UN special envoy urges int’l community to tackle education crisis

United Nations (UN) Special Envoy for Global Education Gordon Brown has called on the international community to take action to tackle an emerging education crisis.

Elaborating on the education crisis, Brown, also former British Prime Minister, said that half the developing world’s children, who total about 800 million, are leaving school without qualifications.

“There are probably 30 million refugee children, more than 23 million displaced children, and 75 million children living in conflict zones,” he added.

He noted that the majority of them were either not in education or in only very irregular schooling.

Brown who is also chairman of the Education Cannot Wait Fund, said it is important to give them hope that they can prepare and plan for the future.

“If we do nothing, we will leave a generation of discontented, angry young men and women.

“The streets of the Middle East and the streets of Africa will be full of uneducated and unemployed young people.

“We have all got to come together as a coalition under Education Cannot Wait,” the first global fund dedicated to education in emergencies and protracted crisis, Brown said.

Education Cannot Wait is a new global fund to transform the delivery of education in emergencies, one that joins up governments, humanitarian agencies and development efforts to deliver a more collaborative and rapid response to the educational needs of children and youth affected by crises.

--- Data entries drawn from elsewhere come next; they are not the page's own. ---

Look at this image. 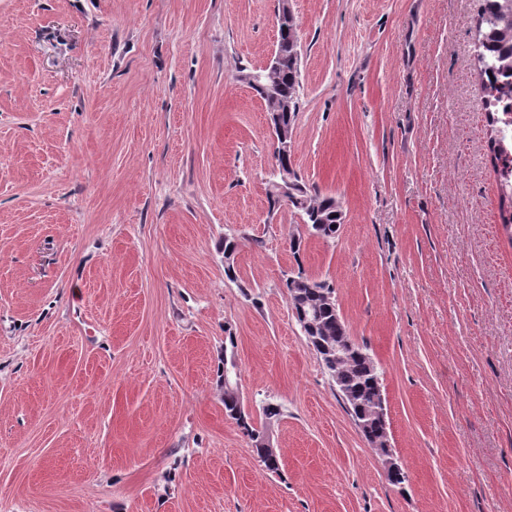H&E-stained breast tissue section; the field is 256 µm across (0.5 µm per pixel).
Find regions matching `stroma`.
<instances>
[{
  "instance_id": "stroma-1",
  "label": "stroma",
  "mask_w": 512,
  "mask_h": 512,
  "mask_svg": "<svg viewBox=\"0 0 512 512\" xmlns=\"http://www.w3.org/2000/svg\"><path fill=\"white\" fill-rule=\"evenodd\" d=\"M276 9L0 0V512H512L477 4L293 0V163L341 204L331 241L269 210L268 115L237 78L273 53ZM300 271L380 366L403 484L292 314ZM228 335L254 423L282 407L279 472L224 415Z\"/></svg>"
}]
</instances>
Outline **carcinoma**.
Returning a JSON list of instances; mask_svg holds the SVG:
<instances>
[{"instance_id": "cac0c4a2", "label": "carcinoma", "mask_w": 512, "mask_h": 512, "mask_svg": "<svg viewBox=\"0 0 512 512\" xmlns=\"http://www.w3.org/2000/svg\"><path fill=\"white\" fill-rule=\"evenodd\" d=\"M475 35L476 61L485 104L495 108L500 100L501 90L512 78V0H479ZM295 38V21L278 23V43L283 53L288 56V61L280 69L262 74L258 80L259 87L255 88L265 102L275 96L291 104L290 111L282 113V121L286 126L294 125L301 93V80L293 61ZM488 115V125L492 127L488 149L499 182L501 202L512 208V193L507 190L506 173L500 165L501 156L505 153L508 126L502 124L495 113L490 111ZM299 196L302 202H294L292 207L303 215L310 233L322 239L336 238L339 228L335 224L341 222V218L337 216L340 209L336 198L323 195L316 187L305 184L300 187ZM327 288L326 283L315 281L313 287L304 289V307L315 323L314 333L311 334L314 350L329 376L341 379V384L336 386L339 395L343 396L348 391L357 397L359 406L349 410L354 423L380 439L386 431L385 422L381 419L380 367L367 345L356 342L345 323L336 320V303H328L323 299V291ZM223 403L224 414L253 443H258L265 427H256L251 416L247 414L237 416L238 402L230 394H224Z\"/></svg>"}]
</instances>
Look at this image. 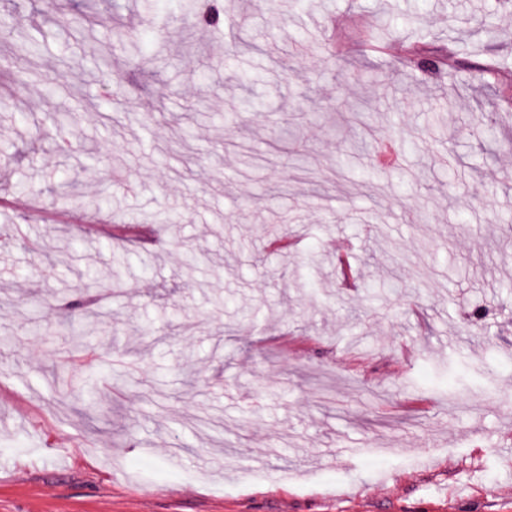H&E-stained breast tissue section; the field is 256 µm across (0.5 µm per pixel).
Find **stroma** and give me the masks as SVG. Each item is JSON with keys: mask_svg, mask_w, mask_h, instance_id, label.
<instances>
[{"mask_svg": "<svg viewBox=\"0 0 512 512\" xmlns=\"http://www.w3.org/2000/svg\"><path fill=\"white\" fill-rule=\"evenodd\" d=\"M0 11V512H512V8Z\"/></svg>", "mask_w": 512, "mask_h": 512, "instance_id": "1", "label": "stroma"}]
</instances>
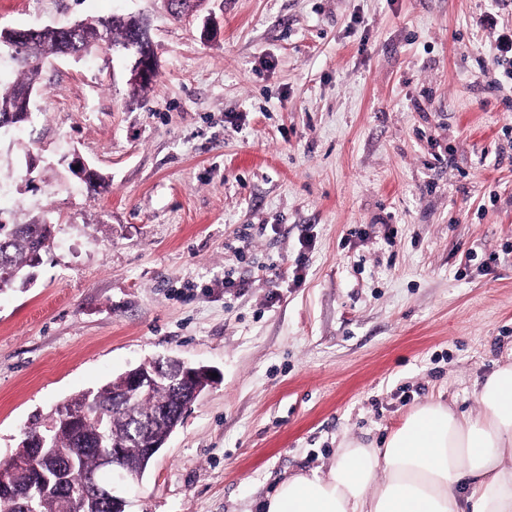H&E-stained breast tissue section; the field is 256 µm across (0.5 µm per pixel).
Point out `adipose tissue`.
Returning a JSON list of instances; mask_svg holds the SVG:
<instances>
[{
	"label": "adipose tissue",
	"instance_id": "adipose-tissue-1",
	"mask_svg": "<svg viewBox=\"0 0 512 512\" xmlns=\"http://www.w3.org/2000/svg\"><path fill=\"white\" fill-rule=\"evenodd\" d=\"M478 398L476 416L418 405L382 446L346 441L327 475L294 473L245 512H512V362Z\"/></svg>",
	"mask_w": 512,
	"mask_h": 512
}]
</instances>
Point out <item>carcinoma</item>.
<instances>
[{"instance_id":"1","label":"carcinoma","mask_w":512,"mask_h":512,"mask_svg":"<svg viewBox=\"0 0 512 512\" xmlns=\"http://www.w3.org/2000/svg\"><path fill=\"white\" fill-rule=\"evenodd\" d=\"M130 27L128 20L110 15L93 22L81 21L71 32L38 33L33 54L12 50L11 56L24 78L5 88L0 75V116L12 114L18 124L26 122L29 103L22 91L35 86L45 58L61 54L67 44L81 54L102 44L122 48L129 39ZM51 239V225L46 222L0 223V292L28 282L30 269L49 249ZM123 384L124 376L120 375L70 398L48 417L36 420L25 437L42 435L47 437V444L30 449L34 465L28 469L16 468L10 459L0 461V512H19L15 508L19 486L29 491L37 512H61L65 500L72 502L75 512H125V501L112 504L95 494V484L111 478L100 468V452L118 444L126 449L119 464L145 474L160 452L158 448H144L145 440L168 438L181 423L192 397L163 382L149 396L129 401L121 393ZM69 410L83 412L79 423L63 421V413Z\"/></svg>"}]
</instances>
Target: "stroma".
Returning <instances> with one entry per match:
<instances>
[{
	"mask_svg": "<svg viewBox=\"0 0 512 512\" xmlns=\"http://www.w3.org/2000/svg\"><path fill=\"white\" fill-rule=\"evenodd\" d=\"M111 14L146 19L153 83L53 56L0 130V220L52 226L0 293V460L158 357L216 382L126 512H242L416 405L477 413L512 360V0H0V29Z\"/></svg>",
	"mask_w": 512,
	"mask_h": 512,
	"instance_id": "1",
	"label": "stroma"
}]
</instances>
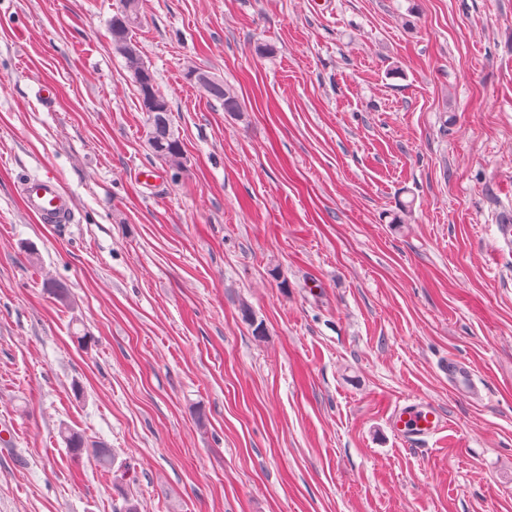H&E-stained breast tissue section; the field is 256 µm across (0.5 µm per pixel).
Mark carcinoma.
Returning <instances> with one entry per match:
<instances>
[{"label": "carcinoma", "instance_id": "obj_1", "mask_svg": "<svg viewBox=\"0 0 512 512\" xmlns=\"http://www.w3.org/2000/svg\"><path fill=\"white\" fill-rule=\"evenodd\" d=\"M122 14L123 10L120 9L110 20L112 43L121 44L117 53L124 59L125 67L136 84L141 111H146V100L149 97L156 98L161 107L159 112H149L150 132L155 140L152 152L157 159L170 167L180 169L183 167L184 153L181 141L171 127L169 103L157 89L154 72L144 61L141 47L133 36L135 26L118 24V18ZM186 77L204 95L221 102L224 105V111L232 113L241 111L238 95L230 86L224 84L223 80L196 67L188 69ZM61 435L67 447L74 453L80 454L89 448L101 468L112 469L114 456L105 445L100 442H90L81 433L67 427L61 430Z\"/></svg>", "mask_w": 512, "mask_h": 512}]
</instances>
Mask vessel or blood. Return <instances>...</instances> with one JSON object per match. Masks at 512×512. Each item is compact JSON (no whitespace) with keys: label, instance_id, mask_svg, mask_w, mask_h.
<instances>
[{"label":"vessel or blood","instance_id":"obj_1","mask_svg":"<svg viewBox=\"0 0 512 512\" xmlns=\"http://www.w3.org/2000/svg\"><path fill=\"white\" fill-rule=\"evenodd\" d=\"M20 192L25 209L45 224H70L75 217L74 204L52 176L30 178L22 182ZM448 378L463 394H473L475 383L466 365L458 359L448 361ZM393 435L409 446H421L444 439L450 423L428 400H404L397 403L389 417Z\"/></svg>","mask_w":512,"mask_h":512}]
</instances>
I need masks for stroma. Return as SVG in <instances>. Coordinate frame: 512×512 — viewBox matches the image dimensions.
<instances>
[{
    "label": "stroma",
    "mask_w": 512,
    "mask_h": 512,
    "mask_svg": "<svg viewBox=\"0 0 512 512\" xmlns=\"http://www.w3.org/2000/svg\"><path fill=\"white\" fill-rule=\"evenodd\" d=\"M118 5L0 0V512H512V0H140L178 172ZM120 2L121 7L116 15L112 16L109 24L112 43L114 45L121 44L117 53L124 59L125 67L131 73L136 84L141 112L149 113L150 132L155 140V146L152 149L154 156L172 168L181 169L184 153L181 141L171 127L168 113L171 112L169 103L157 89L154 72L144 61L141 47L133 36L137 23L127 26L118 25V18L123 14L125 0H120ZM124 16L128 21L138 20V0L125 2ZM149 97L157 99L162 112L146 109V100ZM186 77L207 97L224 105L225 112H241V103L236 92L222 79L200 68H189ZM25 209L45 224H70L75 217L74 204L50 175L30 178L21 183ZM448 379L454 388L466 395H472L475 390V383L469 369L459 359H448ZM393 435L407 446H421L447 437L450 423L428 400L398 402L389 417ZM61 435L64 438L67 447L71 448L74 453L80 454L84 450H87V448H91L92 455L98 465L106 470L112 469L115 461L112 451L109 448H106V446L101 442L89 443L81 433L67 427H64L61 430Z\"/></svg>",
    "instance_id": "35a3bbf8"
}]
</instances>
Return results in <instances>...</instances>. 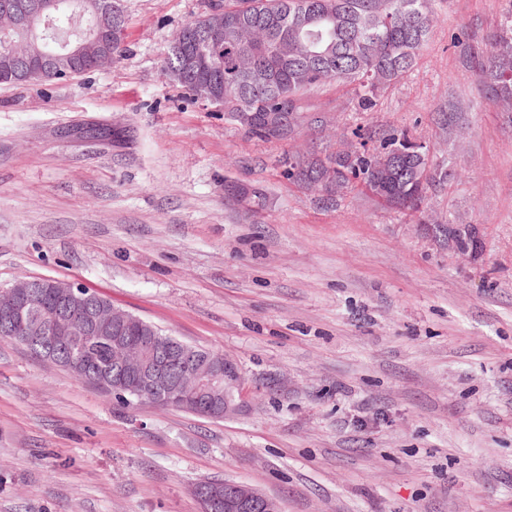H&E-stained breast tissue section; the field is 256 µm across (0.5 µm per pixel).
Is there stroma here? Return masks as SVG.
<instances>
[{"label": "stroma", "mask_w": 512, "mask_h": 512, "mask_svg": "<svg viewBox=\"0 0 512 512\" xmlns=\"http://www.w3.org/2000/svg\"><path fill=\"white\" fill-rule=\"evenodd\" d=\"M506 3L434 0L374 111L312 89L288 141L249 137L165 74L208 0H122L111 67L0 85V286L82 285L223 353L244 401L221 420L128 405L0 340V512H199L203 480L282 512H512V112L451 40L483 46ZM358 127L409 130L457 171L428 210L481 225L480 256L366 192L330 202L284 178L285 153ZM230 179L267 208L226 200Z\"/></svg>", "instance_id": "stroma-1"}]
</instances>
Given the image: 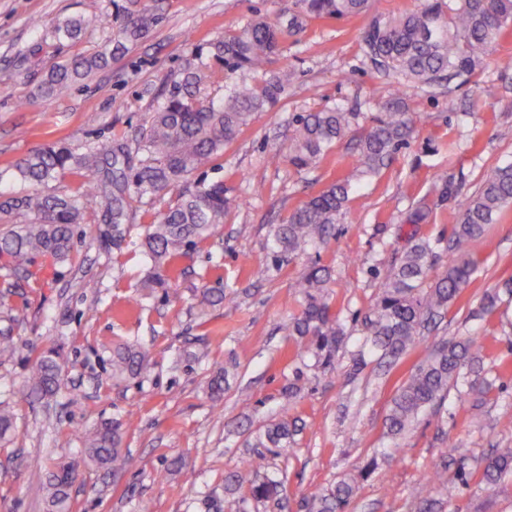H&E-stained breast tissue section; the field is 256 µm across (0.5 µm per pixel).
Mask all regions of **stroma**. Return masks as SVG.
<instances>
[{
	"instance_id": "35a3bbf8",
	"label": "stroma",
	"mask_w": 512,
	"mask_h": 512,
	"mask_svg": "<svg viewBox=\"0 0 512 512\" xmlns=\"http://www.w3.org/2000/svg\"><path fill=\"white\" fill-rule=\"evenodd\" d=\"M284 0H166L165 19L102 71L70 86L53 102L37 87L66 58L92 53L112 38V0H0V170L46 144L76 146L112 134L134 136L155 93L176 80L199 50L261 15L277 18ZM81 14L90 26L81 40L48 45L46 27ZM365 17L315 19L283 45L279 64L295 73L279 102L258 113L248 129L201 173L223 180L231 201L222 231L185 259L175 286L178 300L152 294L146 307L136 287L148 263L136 224L121 249L105 245L109 225L87 212L84 234L60 263L38 255L23 269L0 254V330L17 345L0 355V402L16 414V428L0 441V512H47L40 482L60 460H81V438L104 419H119L123 446L138 467L120 475L79 469L72 512H306L313 495L344 476L356 480L353 512H416L412 491L441 471L453 489L447 512H512V481L490 489L478 477L461 482L460 457L483 459L512 448V302L478 317L484 294L512 280V217L490 225L474 245L478 269L435 328L394 364L365 343L361 317L374 303L386 270L411 234L448 246L459 212L454 202L434 207L427 223L405 217L415 199L430 195L431 177H463L465 192L479 187L484 168L512 162V85L488 67L455 88H408L407 112L416 133L407 149L376 178H355L345 215L327 249L267 267L271 225L331 181L347 175L343 140L303 173L268 156L286 149L288 117L325 106L376 112L371 91L388 96L360 50ZM264 184L263 194L253 192ZM329 268L332 306L347 337L331 369L305 365L282 326L298 312L291 283L311 263ZM221 288L223 303L200 308L203 289ZM218 338H211V331ZM205 337L203 359L179 361L186 341ZM476 336L487 345L481 377L493 387L474 400L449 397L422 413L394 447L384 418L398 385L440 341ZM149 346L146 378L113 381L109 358L122 342ZM58 352L65 386L48 401L32 402L25 379L35 356ZM229 372L224 408L215 411L205 382ZM297 382L299 391L284 389ZM298 420L293 447L271 469L284 482L282 504L242 505L224 492V477L252 452V435L271 421ZM185 467L169 473L175 458Z\"/></svg>"
}]
</instances>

The international non-governmental organisation aims to reach all crisis-affected children and youth with safe, free and quality education by 2030.

“We have got to raise the money that is necessary to ensure that we can actually see, as we say, in the Sustainable Development Goals, that every child, refugee child, displaced child, every single boy and girl is going to have the chance of an education,” said the special envoy.

Brown said that the fund was now working in a large number of countries.

“It’s been a first responder, most recently in Mozambique, Zimbabwe, and Malawi.

“It’s been one of the first to act in Bangladesh. It’s dealing with the crisis in the Sahel (region).”

Brown also suggested a world Bank for education be created.

“If we do not invest in young people in Asia or in the Middle East or in Africa, and do not deal with young people given the circumstances they’re facing, which is sometimes child labour, sometimes child marriage, sometimes child trafficking, if we don’t deal with these grievances, then we will have an unstable as well as unsustainable and unequal world for the years to come.

“People can survive many days without food, but cannot survive a minute without hope.

“Let’s join forces to help those vulnerable children without access to education, and inject hope in them.”